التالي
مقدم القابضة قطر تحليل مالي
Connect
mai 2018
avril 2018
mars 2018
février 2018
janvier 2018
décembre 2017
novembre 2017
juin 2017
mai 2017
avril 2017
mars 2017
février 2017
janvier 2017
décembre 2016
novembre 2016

* * *

**AIM OF THE EXERCISE:** Could you copy every line of text in the records above, keeping each one exactly as it appears?

**SOLUTION TO THIS PROBLEM:**
التالي
مقدم القابضة قطر تحليل مالي
Connect
mai 2018
avril 2018
mars 2018
février 2018
janvier 2018
décembre 2017
novembre 2017
juin 2017
mai 2017
avril 2017
mars 2017
février 2017
janvier 2017
décembre 2016
novembre 2016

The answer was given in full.